Computational Methods for Reinforced Concrete Structures

“There are no exact answers. Just bad ones, good ones and better ones. Engineering is the
art of approximation.” Approximation is performed with models. We consider a reality of
interest, e.g., a concrete beam. In a first view, it has properties such as dimensions, color,
surface texture. From a view of structural analysis the latter ones are irrelevant. A more
detailed inspection reveals a lot of more properties: composition, weight, strength, stiffness,
temperatures, conductivities, capacities, and so on. From a structural point of view some
of them are essential. We combine those essential properties to form a conceptual model.
Whether a property is essential is obvious for some, but the valuation of others might be
doubtful. We have to choose.
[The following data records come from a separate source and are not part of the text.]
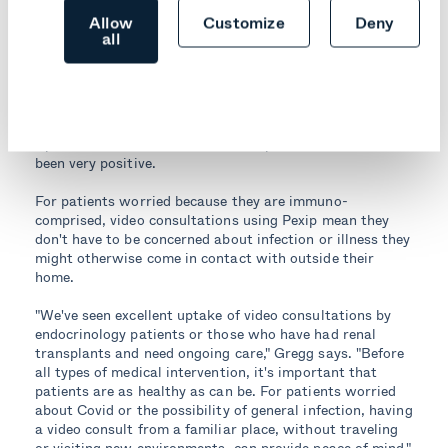
Allow
Customize
Deny
Results
all
Pexip-powered telehealth services through the Northern
Sydney Local Health District have been available since
April 2020, and the feedback from patients and staff has
been very positive.
For patients worried because they are immuno-
comprised, video consultations using Pexip mean they
don't have to be concerned about infection or illness they
might otherwise come in contact with outside their
home.
"We've seen excellent uptake of video consultations by
endocrinology patients or those who have had renal
transplants and need ongoing care," Gregg says. "Before
all types of medical intervention, it's important that
patients are as healthy as can be. For patients worried
about Covid or the possibility of general infection, having
a video consult from a familiar place, without traveling
or visiting new environments, can provide peace of mind."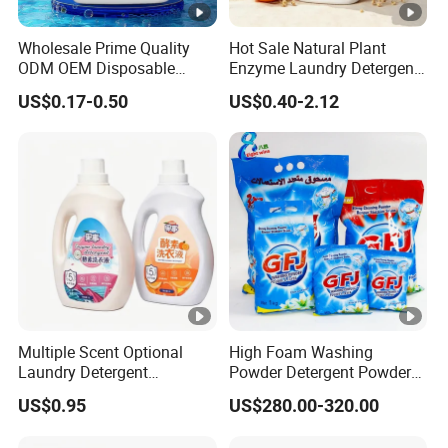
Wholesale Prime Quality
Hot Sale Natural Plant
ODM OEM Disposable
Enzyme Laundry Detergent
Liquid Laundry Detergent
Cold Water Quick Clean
US$0.17-0.50
US$0.40-2.12
Clothing Detergent Fabric
Long Lasting Fragrance No
Cleaner
Fluorescent Agent Family
Use Washing Soap Bulk
Order Available
Multiple Scent Optional
High Foam Washing
Laundry Detergent
Powder Detergent Powder
Household Laundry Liquid
with Custom Color and
US$0.95
US$280.00-320.00
Deep Stain Removal Plant
Active Matte
Enzyme Mild Cleaning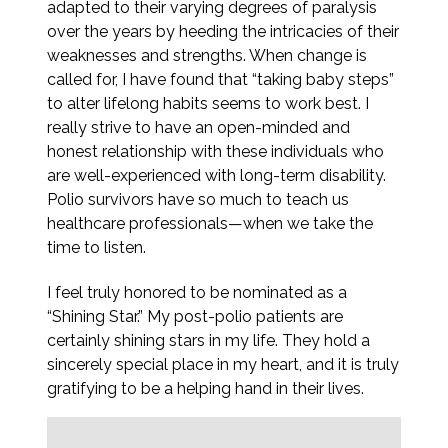
adapted to their varying degrees of paralysis
over the years by heeding the intricacies of their
weaknesses and strengths. When change is
called for, I have found that “taking baby steps”
to alter lifelong habits seems to work best. I
really strive to have an open-minded and
honest relationship with these individuals who
are well-experienced with long-term disability.
Polio survivors have so much to teach us
healthcare professionals—when we take the
time to listen.
I feel truly honored to be nominated as a
“Shining Star.” My post-polio patients are
certainly shining stars in my life. They hold a
sincerely special place in my heart, and it is truly
gratifying to be a helping hand in their lives.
By choosing properties our model becomes approximate
compared to reality. Approximations are more or less accurate.
On one hand, we should reduce the number of properties of a model. Any reduction of
properties will make a model less accurate. Nevertheless, it might remain a good model. On
the other hand, an over-reduction of properties will make a model inaccurate and therefore
useless. Maybe also properties are introduced which have no counterparts in the reality of
interest. Conceptual modeling is the art of choosing properties. As all other arts it cannot
be performed guided by strict rules.

A numerical model needs some completion as it has to be described by means of programming
to form a computational model. Finally, programs yield solutions through processing
by computers. The whole cycle is shown in Fig. 1.1. Sometimes it is appropriate to merge
the sophisticated sequence of models into the model.
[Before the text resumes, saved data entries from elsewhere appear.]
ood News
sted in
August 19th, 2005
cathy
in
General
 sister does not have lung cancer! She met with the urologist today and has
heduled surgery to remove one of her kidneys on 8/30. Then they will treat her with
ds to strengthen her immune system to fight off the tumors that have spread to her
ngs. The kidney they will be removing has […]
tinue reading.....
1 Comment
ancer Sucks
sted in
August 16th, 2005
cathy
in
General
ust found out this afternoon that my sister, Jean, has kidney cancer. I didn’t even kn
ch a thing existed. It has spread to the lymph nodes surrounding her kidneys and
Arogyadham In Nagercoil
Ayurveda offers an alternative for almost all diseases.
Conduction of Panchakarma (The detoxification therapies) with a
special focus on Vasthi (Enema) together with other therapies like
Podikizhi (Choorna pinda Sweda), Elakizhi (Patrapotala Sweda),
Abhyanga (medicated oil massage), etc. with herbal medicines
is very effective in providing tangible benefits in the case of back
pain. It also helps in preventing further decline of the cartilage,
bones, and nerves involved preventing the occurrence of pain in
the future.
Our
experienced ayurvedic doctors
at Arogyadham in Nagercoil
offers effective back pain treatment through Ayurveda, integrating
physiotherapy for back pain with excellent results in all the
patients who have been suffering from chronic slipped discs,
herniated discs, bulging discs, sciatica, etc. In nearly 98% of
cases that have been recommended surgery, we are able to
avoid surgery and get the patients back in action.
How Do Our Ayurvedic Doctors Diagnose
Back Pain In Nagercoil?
A final solution provided after computer processing is approximate compared to the
exact solution of the underlying mathematical model. This is caused by discretization and
round-off errors. Let us assume that we can minimize this mathematical approximation
error in some sense and consider the final solution as a model solution. Nevertheless, the
relation between the model solution and the underlying reality of interest is basically an
issue. Both – model and reality of interest – share the same properties by definition or
conceptual modeling, respectively. Let us also assume that the real data of properties can
be objectively determined, e.g., by measurements.